• **WHAT TO DO**: Lines in the records below that contain the word "XSize" must each be copied.
▶
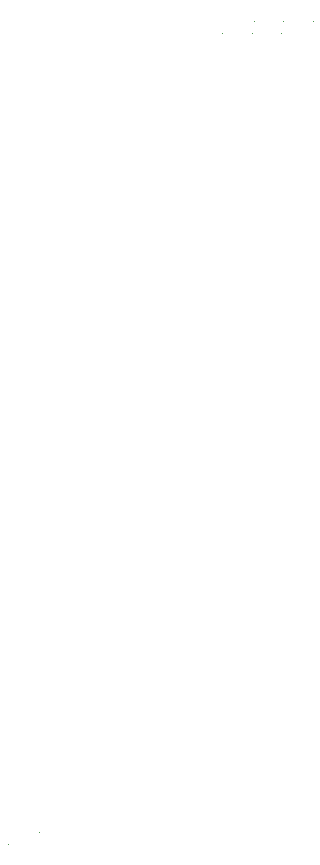
<source format=gm1>
%FSLAX44Y44*%
%MOMM*%
G71*
G01*
G75*
G04 Layer_Color=16711935*
%ADD10R,0.8000X1.5000*%
%ADD11R,1.5000X1.0000*%
%ADD12R,1.0160X0.8890*%
%ADD13R,0.3000X1.3500*%
%ADD14R,0.2500X1.3500*%
%ADD15R,3.0000X2.1000*%
%ADD16R,2.1000X0.8000*%
%ADD17R,2.1844X2.4130*%
%ADD18R,0.3000X1.1000*%
%ADD19R,0.8128X1.0668*%
%ADD20R,0.8000X1.6000*%
%ADD21R,2.1000X3.0000*%
%ADD22R,0.8000X2.1000*%
%ADD23R,1.2954X1.1938*%
%ADD24R,0.8890X1.0160*%
%ADD25R,0.7000X0.6000*%
%ADD26R,1.3970X1.3970*%
%ADD27C,0.6000*%
%ADD28C,0.2540*%
%ADD29C,0.5000*%
%ADD30C,1.0000*%
%ADD31C,0.0254*%
%ADD32C,0.0254*%
G04:AMPARAMS|DCode=33|XSize=4mm|YSize=4mm|CornerRadius=2mm|HoleSize=0mm|Usage=FLASHONLY|Rotation=0.000|XOffset=0mm|YOffset=0mm|HoleType=Round|Shape=RoundedRectangle|*
%AMROUNDEDRECTD33*
21,1,4.0000,0.0000,0,0,0.0*
21,1,0.0000,4.0000,0,0,0.0*
1,1,4.0000,0.0000,0.0000*
1,1,4.0000,0.0000,0.0000*
1,1,4.0000,0.0000,0.0000*
1,1,4.0000,0.0000,0.0000*
%
%ADD33ROUNDEDRECTD33*%
%ADD34C,0.4500*%
%ADD35R,0.8128X0.8128*%
%ADD36R,1.2700X0.5080*%
%ADD37R,0.5000X0.8000*%
%ADD38R,1.3970X1.3970*%
%ADD39R,0.8000X1.5000*%
%ADD40R,1.4500X2.0000*%
%ADD41R,0.6096X2.0320*%
%ADD42O,0.6096X2.0320*%
%ADD43R,1.2000X1.8000*%
%ADD44R,1.0000X1.6000*%
%ADD45R,2.0000X2.0000*%
%ADD46R,2.5000X2.2000*%
%ADD47R,1.2954X1.6002*%
%ADD48R,1.6000X1.2000*%
%ADD49R,1.0668X0.8128*%
%ADD50R,3.5000X1.0000*%
%ADD51R,1.2000X1.6000*%
%ADD52R,2.1500X6.3000*%
%ADD53C,0.8000*%
%ADD54C,0.1200*%
%ADD55C,0.1000*%
%ADD56C,0.1501*%
%ADD57C,0.1500*%
%ADD58C,0.1250*%
%ADD59C,0.2032*%
%ADD60R,1.0032X1.7032*%
%ADD61R,1.7032X1.2032*%
%ADD62R,1.2192X1.0922*%
%ADD63R,0.5032X1.5532*%
%ADD64R,0.4532X1.5532*%
%ADD65R,3.2032X2.3032*%
%ADD66R,2.3032X1.0032*%
%ADD67R,2.3876X2.6162*%
%ADD68R,0.5032X1.3032*%
%ADD69R,1.0160X1.2700*%
%ADD70R,1.0032X1.8032*%
%ADD71R,2.3032X3.2032*%
%ADD72R,1.0032X2.3032*%
%ADD73R,1.4986X1.3970*%
%ADD74R,1.0922X1.2192*%
%ADD75R,0.9032X0.8032*%
%ADD76R,1.6002X1.6002*%
%ADD77C,0.2286*%
G04:AMPARAMS|DCode=78|XSize=4.2032mm|YSize=4.2032mm|CornerRadius=2.1016mm|HoleSize=0mm|Usage=FLASHONLY|Rotation=0.000|XOffset=0mm|YOffset=0mm|HoleType=Round|Shape=RoundedRectangle|*
%AMROUNDEDRECTD78*
21,1,4.2032,0.0000,0,0,0.0*
21,1,0.0000,4.2032,0,0,0.0*
1,1,4.2032,0.0000,0.0000*
1,1,4.2032,0.0000,0.0000*
1,1,4.2032,0.0000,0.0000*
1,1,4.2032,0.0000,0.0000*
%
%ADD78ROUNDEDRECTD78*%
%ADD79C,0.6532*%
%ADD80R,1.0160X1.0160*%
%ADD81R,1.4732X0.7112*%
%ADD82R,0.7032X1.0032*%
%ADD83R,1.6002X1.6002*%
%ADD84R,1.0032X1.7032*%
%ADD85R,1.6532X2.2032*%
%ADD86R,0.8128X2.2352*%
%ADD87O,0.8128X2.2352*%
%ADD88R,1.4032X2.0032*%
%ADD89R,1.2032X1.8032*%
%ADD90R,2.2032X2.2032*%
%ADD91R,2.7032X2.4032*%
%ADD92R,1.4986X1.8034*%
%ADD93R,1.8032X1.4032*%
%ADD94R,1.2700X1.0160*%
%ADD95R,3.7032X1.2032*%
%ADD96R,1.4032X1.8032*%
%ADD97R,2.3532X6.5032*%
%ADD98C,0.1999*%
%ADD99C,0.1539*%
%ADD100C,0.1270*%
%ADD101C,0.1524*%
%ADD102C,0.2000*%
D31*
X-71250Y78600D02*
X-71243D01*
X-97750Y68000D02*
X-97743D01*
X160473Y765320D02*
X160480D01*
X133973Y754720D02*
X133980D01*
X135473Y765320D02*
X135480D01*
X110473D02*
X110480D01*
X83973Y754720D02*
X83980D01*
X108973D02*
X108980D01*
X135473Y765320D02*
X135480D01*
X-71250Y78600D02*
X-71243D01*
X-97750Y68000D02*
X-97743D01*
X160473Y765320D02*
X160480D01*
X133973Y754720D02*
X133980D01*
X135473Y765320D02*
X135480D01*
X110473D02*
X110480D01*
X83973Y754720D02*
X83980D01*
X108973D02*
X108980D01*
X135473Y765320D02*
X135480D01*
M02*

</source>
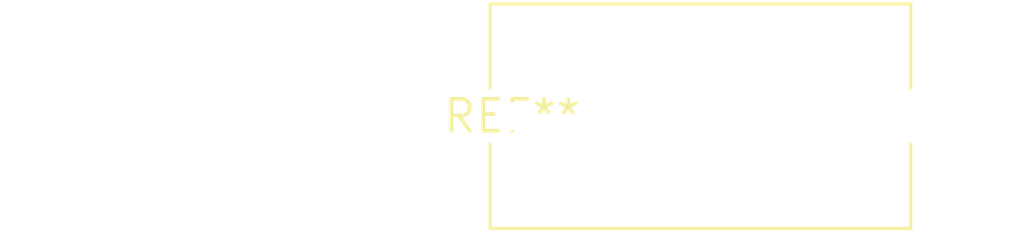
<source format=kicad_pcb>
(kicad_pcb (version 20240108) (generator pcbnew)

  (general
    (thickness 1.6)
  )

  (paper "A4")
  (layers
    (0 "F.Cu" signal)
    (31 "B.Cu" signal)
    (32 "B.Adhes" user "B.Adhesive")
    (33 "F.Adhes" user "F.Adhesive")
    (34 "B.Paste" user)
    (35 "F.Paste" user)
    (36 "B.SilkS" user "B.Silkscreen")
    (37 "F.SilkS" user "F.Silkscreen")
    (38 "B.Mask" user)
    (39 "F.Mask" user)
    (40 "Dwgs.User" user "User.Drawings")
    (41 "Cmts.User" user "User.Comments")
    (42 "Eco1.User" user "User.Eco1")
    (43 "Eco2.User" user "User.Eco2")
    (44 "Edge.Cuts" user)
    (45 "Margin" user)
    (46 "B.CrtYd" user "B.Courtyard")
    (47 "F.CrtYd" user "F.Courtyard")
    (48 "B.Fab" user)
    (49 "F.Fab" user)
    (50 "User.1" user)
    (51 "User.2" user)
    (52 "User.3" user)
    (53 "User.4" user)
    (54 "User.5" user)
    (55 "User.6" user)
    (56 "User.7" user)
    (57 "User.8" user)
    (58 "User.9" user)
  )

  (setup
    (pad_to_mask_clearance 0)
    (pcbplotparams
      (layerselection 0x00010fc_ffffffff)
      (plot_on_all_layers_selection 0x0000000_00000000)
      (disableapertmacros false)
      (usegerberextensions false)
      (usegerberattributes false)
      (usegerberadvancedattributes false)
      (creategerberjobfile false)
      (dashed_line_dash_ratio 12.000000)
      (dashed_line_gap_ratio 3.000000)
      (svgprecision 4)
      (plotframeref false)
      (viasonmask false)
      (mode 1)
      (useauxorigin false)
      (hpglpennumber 1)
      (hpglpenspeed 20)
      (hpglpendiameter 15.000000)
      (dxfpolygonmode false)
      (dxfimperialunits false)
      (dxfusepcbnewfont false)
      (psnegative false)
      (psa4output false)
      (plotreference false)
      (plotvalue false)
      (plotinvisibletext false)
      (sketchpadsonfab false)
      (subtractmaskfromsilk false)
      (outputformat 1)
      (mirror false)
      (drillshape 1)
      (scaleselection 1)
      (outputdirectory "")
    )
  )

  (net 0 "")

  (footprint "C_Rect_L16.5mm_W8.7mm_P15.00mm_MKT" (layer "F.Cu") (at 0 0))

)

</source>
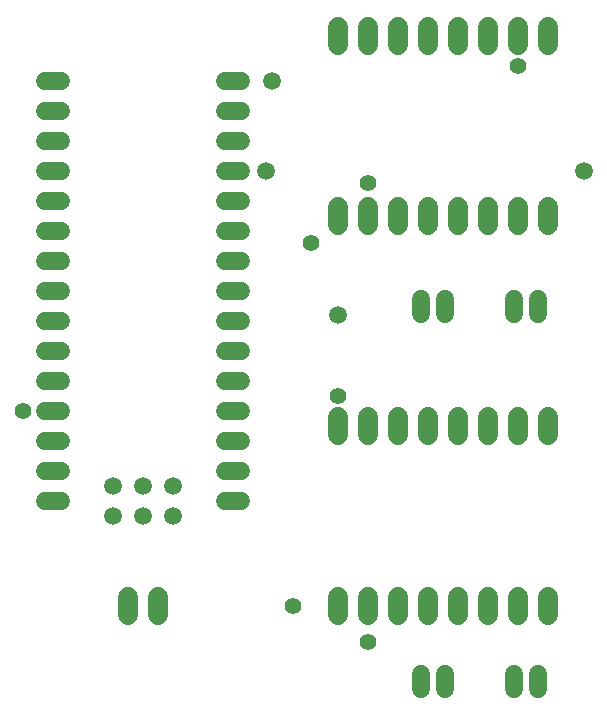
<source format=gts>
G75*
%MOIN*%
%OFA0B0*%
%FSLAX25Y25*%
%IPPOS*%
%LPD*%
%AMOC8*
5,1,8,0,0,1.08239X$1,22.5*
%
%ADD10C,0.05950*%
%ADD11C,0.05950*%
%ADD12C,0.06800*%
%ADD13C,0.05550*%
%ADD14C,0.05900*%
D10*
X0040625Y0103200D02*
X0045775Y0103200D01*
X0045775Y0113200D02*
X0040625Y0113200D01*
X0040625Y0123200D02*
X0045775Y0123200D01*
X0045775Y0133200D02*
X0040625Y0133200D01*
X0040625Y0143200D02*
X0045775Y0143200D01*
X0045775Y0153200D02*
X0040625Y0153200D01*
X0040625Y0163200D02*
X0045775Y0163200D01*
X0045775Y0173200D02*
X0040625Y0173200D01*
X0040625Y0183200D02*
X0045775Y0183200D01*
X0045775Y0193200D02*
X0040625Y0193200D01*
X0040625Y0203200D02*
X0045775Y0203200D01*
X0045775Y0213200D02*
X0040625Y0213200D01*
X0040625Y0223200D02*
X0045775Y0223200D01*
X0045775Y0233200D02*
X0040625Y0233200D01*
X0040625Y0243200D02*
X0045775Y0243200D01*
X0100625Y0243200D02*
X0105775Y0243200D01*
X0105775Y0233200D02*
X0100625Y0233200D01*
X0100625Y0223200D02*
X0105775Y0223200D01*
X0105775Y0213200D02*
X0100625Y0213200D01*
X0100625Y0203200D02*
X0105775Y0203200D01*
X0105775Y0193200D02*
X0100625Y0193200D01*
X0100625Y0183200D02*
X0105775Y0183200D01*
X0105775Y0173200D02*
X0100625Y0173200D01*
X0100625Y0163200D02*
X0105775Y0163200D01*
X0105775Y0153200D02*
X0100625Y0153200D01*
X0100625Y0143200D02*
X0105775Y0143200D01*
X0105775Y0133200D02*
X0100625Y0133200D01*
X0100625Y0123200D02*
X0105775Y0123200D01*
X0105775Y0113200D02*
X0100625Y0113200D01*
X0100625Y0103200D02*
X0105775Y0103200D01*
X0165968Y0045588D02*
X0165968Y0040438D01*
X0173842Y0040438D02*
X0173842Y0045588D01*
X0196968Y0045588D02*
X0196968Y0040438D01*
X0204842Y0040438D02*
X0204842Y0045588D01*
X0204842Y0165438D02*
X0204842Y0170588D01*
X0196968Y0170588D02*
X0196968Y0165438D01*
X0173842Y0165438D02*
X0173842Y0170588D01*
X0165968Y0170588D02*
X0165968Y0165438D01*
D11*
X0083200Y0108200D03*
X0073200Y0108200D03*
X0073200Y0098200D03*
X0083200Y0098200D03*
X0063200Y0098200D03*
X0063200Y0108200D03*
D12*
X0068200Y0071200D02*
X0068200Y0065200D01*
X0078200Y0065200D02*
X0078200Y0071200D01*
X0138200Y0071200D02*
X0138200Y0065200D01*
X0148200Y0065200D02*
X0148200Y0071200D01*
X0158200Y0071200D02*
X0158200Y0065200D01*
X0168200Y0065200D02*
X0168200Y0071200D01*
X0178200Y0071200D02*
X0178200Y0065200D01*
X0188200Y0065200D02*
X0188200Y0071200D01*
X0198200Y0071200D02*
X0198200Y0065200D01*
X0208200Y0065200D02*
X0208200Y0071200D01*
X0208200Y0125200D02*
X0208200Y0131200D01*
X0198200Y0131200D02*
X0198200Y0125200D01*
X0188200Y0125200D02*
X0188200Y0131200D01*
X0178200Y0131200D02*
X0178200Y0125200D01*
X0168200Y0125200D02*
X0168200Y0131200D01*
X0158200Y0131200D02*
X0158200Y0125200D01*
X0148200Y0125200D02*
X0148200Y0131200D01*
X0138200Y0131200D02*
X0138200Y0125200D01*
X0138200Y0195200D02*
X0138200Y0201200D01*
X0148200Y0201200D02*
X0148200Y0195200D01*
X0158200Y0195200D02*
X0158200Y0201200D01*
X0168200Y0201200D02*
X0168200Y0195200D01*
X0178200Y0195200D02*
X0178200Y0201200D01*
X0188200Y0201200D02*
X0188200Y0195200D01*
X0198200Y0195200D02*
X0198200Y0201200D01*
X0208200Y0201200D02*
X0208200Y0195200D01*
X0208200Y0255200D02*
X0208200Y0261200D01*
X0198200Y0261200D02*
X0198200Y0255200D01*
X0188200Y0255200D02*
X0188200Y0261200D01*
X0178200Y0261200D02*
X0178200Y0255200D01*
X0168200Y0255200D02*
X0168200Y0261200D01*
X0158200Y0261200D02*
X0158200Y0255200D01*
X0148200Y0255200D02*
X0148200Y0261200D01*
X0138200Y0261200D02*
X0138200Y0255200D01*
D13*
X0148200Y0209200D03*
X0129200Y0189200D03*
X0138200Y0138200D03*
X0123200Y0068200D03*
X0148200Y0056200D03*
X0033200Y0133200D03*
X0198200Y0248200D03*
D14*
X0220200Y0213200D03*
X0138200Y0165200D03*
X0114200Y0213200D03*
X0116200Y0243200D03*
M02*

</source>
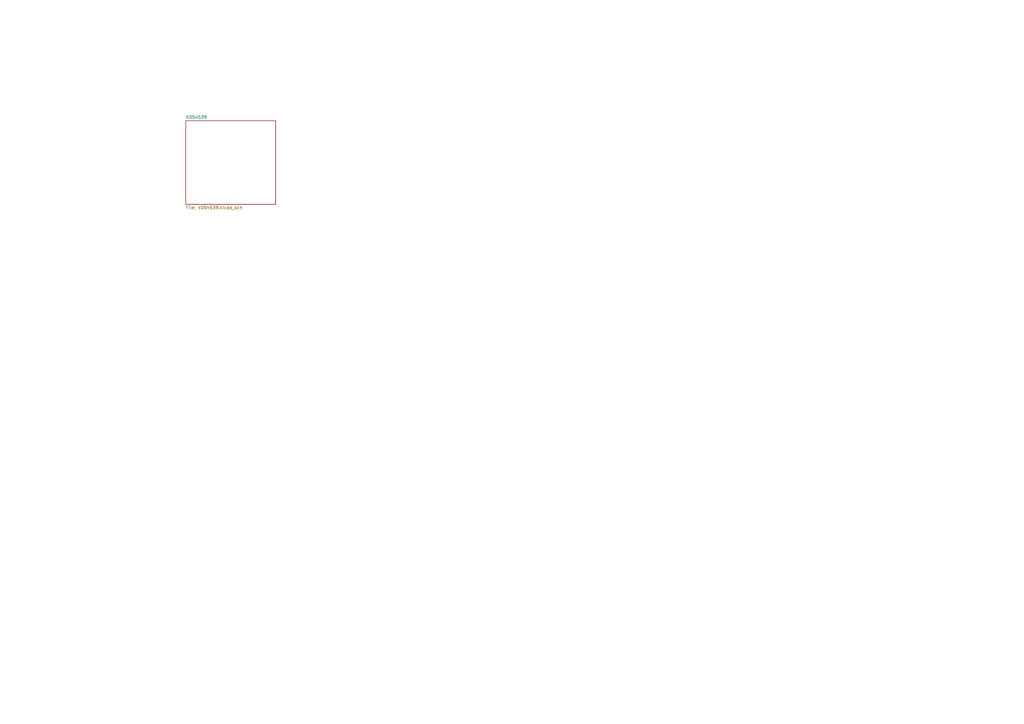
<source format=kicad_sch>
(kicad_sch
	(version 20231120)
	(generator "eeschema")
	(generator_version "8.0")
	(uuid "9e430823-2d12-4796-be4c-50503e3e3405")
	(paper "A3")
	(title_block
		(company "JOTEGO")
	)
	(lib_symbols)
	(sheet
		(at 76.2 49.53)
		(size 36.83 34.29)
		(fields_autoplaced yes)
		(stroke
			(width 0.1524)
			(type solid)
		)
		(fill
			(color 0 0 0 0.0000)
		)
		(uuid "b0aac862-a63e-4c3d-bf45-95e8bd1113f7")
		(property "Sheetname" "K054539"
			(at 76.2 48.8184 0)
			(effects
				(font
					(size 1.27 1.27)
				)
				(justify left bottom)
			)
		)
		(property "Sheetfile" "k054539.kicad_sch"
			(at 76.2 84.4046 0)
			(effects
				(font
					(size 1.27 1.27)
				)
				(justify left top)
			)
		)
		(instances
			(project "rungun"
				(path "/f107f3c9-7303-4384-a4ef-8be2535c58e8/4e92e68d-fa4c-4ee8-ac46-467bbbc68d01"
					(page "4")
				)
			)
		)
	)
)

</source>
◀
• **ANSWER FOR THE TASK**:
G04:AMPARAMS|DCode=33|XSize=4mm|YSize=4mm|CornerRadius=2mm|HoleSize=0mm|Usage=FLASHONLY|Rotation=0.000|XOffset=0mm|YOffset=0mm|HoleType=Round|Shape=RoundedRectangle|*
G04:AMPARAMS|DCode=78|XSize=4.2032mm|YSize=4.2032mm|CornerRadius=2.1016mm|HoleSize=0mm|Usage=FLASHONLY|Rotation=0.000|XOffset=0mm|YOffset=0mm|HoleType=Round|Shape=RoundedRectangle|*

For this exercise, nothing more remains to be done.